= TASK DETAILS =
Below is some data; print it all back exactly.

[Dataset excerpts]

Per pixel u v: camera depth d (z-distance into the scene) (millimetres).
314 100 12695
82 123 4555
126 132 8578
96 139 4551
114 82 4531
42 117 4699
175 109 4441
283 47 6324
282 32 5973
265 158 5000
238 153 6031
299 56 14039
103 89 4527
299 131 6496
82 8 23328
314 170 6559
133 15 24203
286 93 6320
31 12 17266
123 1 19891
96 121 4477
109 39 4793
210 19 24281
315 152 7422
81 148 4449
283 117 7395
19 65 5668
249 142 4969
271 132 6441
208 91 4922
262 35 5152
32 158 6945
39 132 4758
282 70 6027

= ANSWER BELOW =
Per pixel u v: camera depth d (z-distance into the scene) (millimetres).
314 100 12695
82 123 4555
126 132 8578
96 139 4551
114 82 4531
42 117 4699
175 109 4441
283 47 6324
282 32 5973
265 158 5000
238 153 6031
299 56 14039
103 89 4527
299 131 6496
82 8 23328
314 170 6559
133 15 24203
286 93 6320
31 12 17266
123 1 19891
96 121 4477
109 39 4793
210 19 24281
315 152 7422
81 148 4449
283 117 7395
19 65 5668
249 142 4969
271 132 6441
208 91 4922
262 35 5152
32 158 6945
39 132 4758
282 70 6027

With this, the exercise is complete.